--- Records for the task Enclosed Below ---
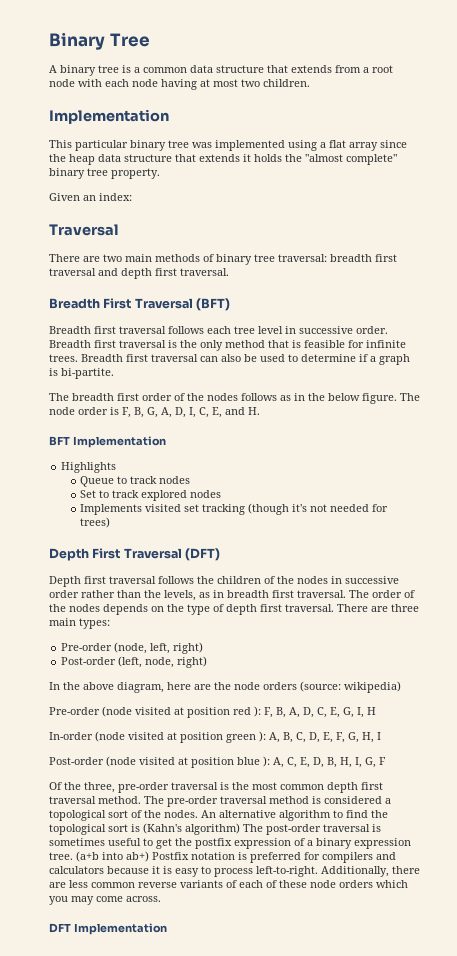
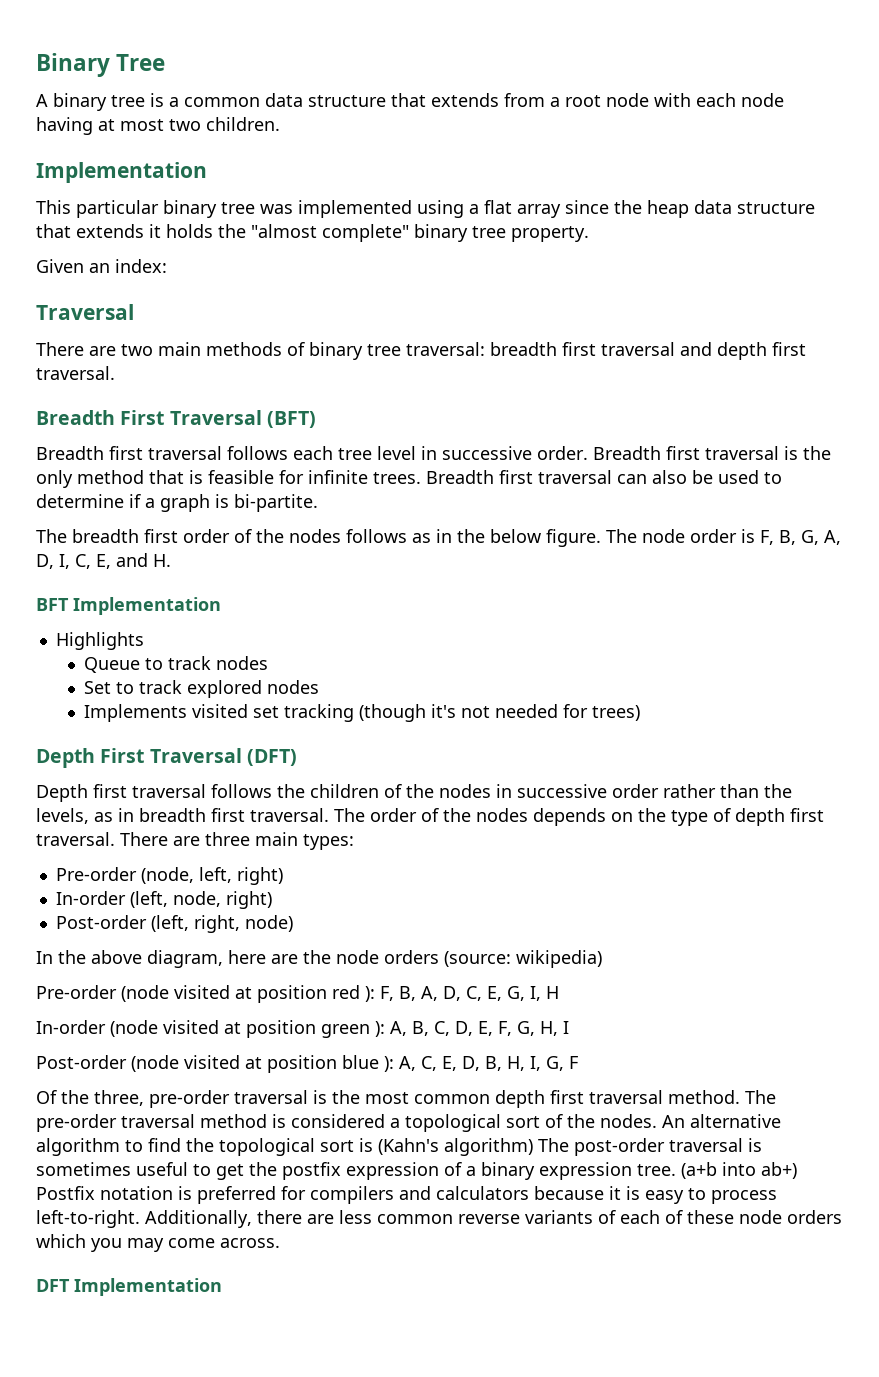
[61,657,117,665] Post-order -> [55,891,126,905] In-order
(208, 662) none -> [55,915,293,933] // Post-order (left, right, node)

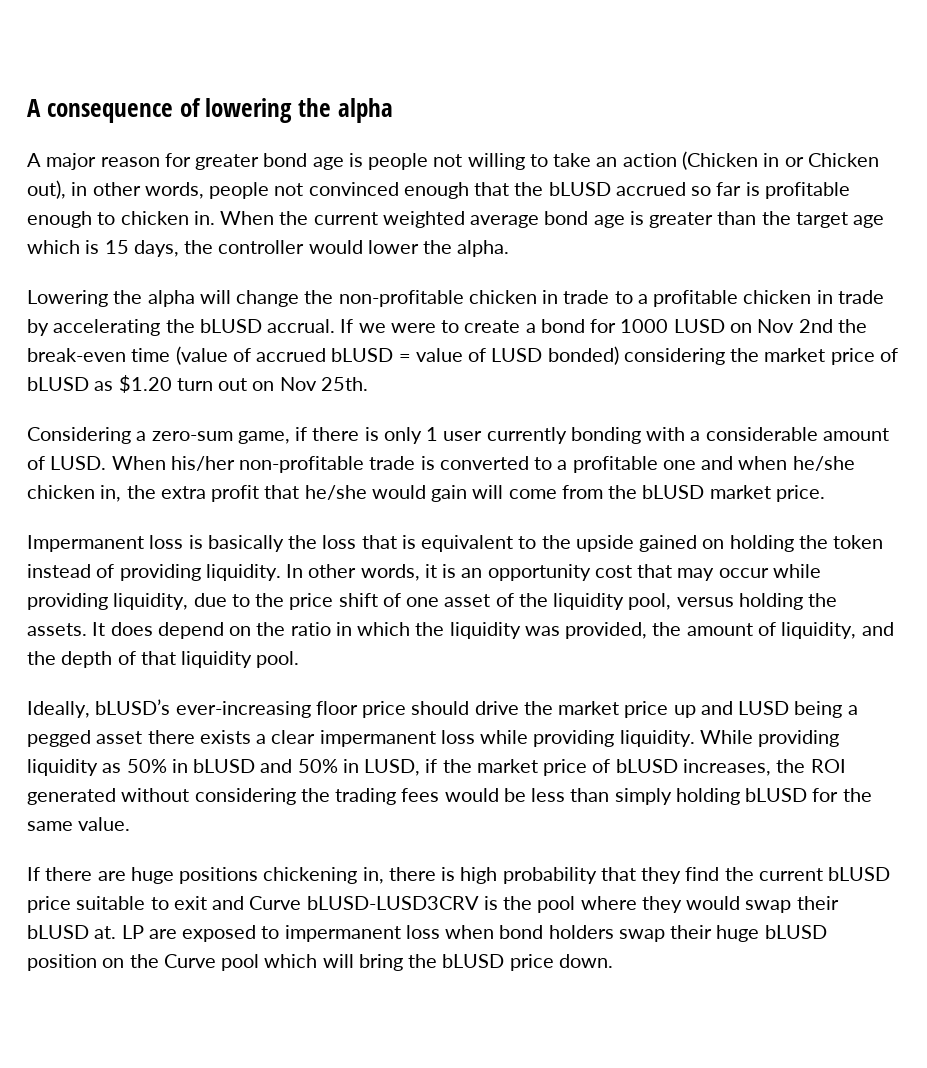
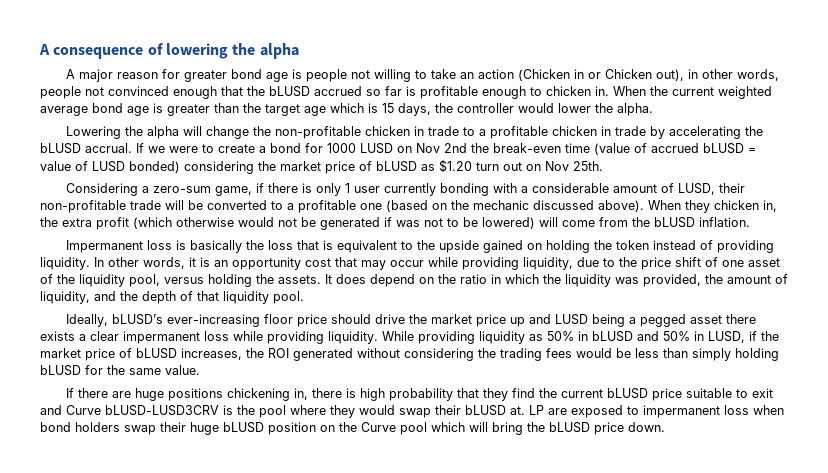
[50,456,435,473] LUSD. When his/her non-profitable trade is -> [677,183,745,195] [40,200,203,213] LUSD, their non-profitable trade will be
[701,456,855,471] and when he/she -> [386,200,710,213] (based on the mechanic discussed above). When they
[264,485,468,502] that he/she would gain -> [133,217,535,230] (which otherwise would not be generated if was not to be lowered)
[709,485,825,502] market price. -> [699,217,750,227] inflation.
--- End of Enclosed Records for the task ---
- Job: An exact transcription of all the entries is required, without the pictures.

- Reply:
[61,657,117,665] Post-order -> [55,891,126,905] In-order
(208, 662) none -> [55,915,293,933] // Post-order (left, right, node)

[50,456,435,473] LUSD. When his/her non-profitable trade is -> [677,183,745,195] [40,200,203,213] LUSD, their non-profitable trade will be
[701,456,855,471] and when he/she -> [386,200,710,213] (based on the mechanic discussed above). When they
[264,485,468,502] that he/she would gain -> [133,217,535,230] (which otherwise would not be generated if was not to be lowered)
[709,485,825,502] market price. -> [699,217,750,227] inflation.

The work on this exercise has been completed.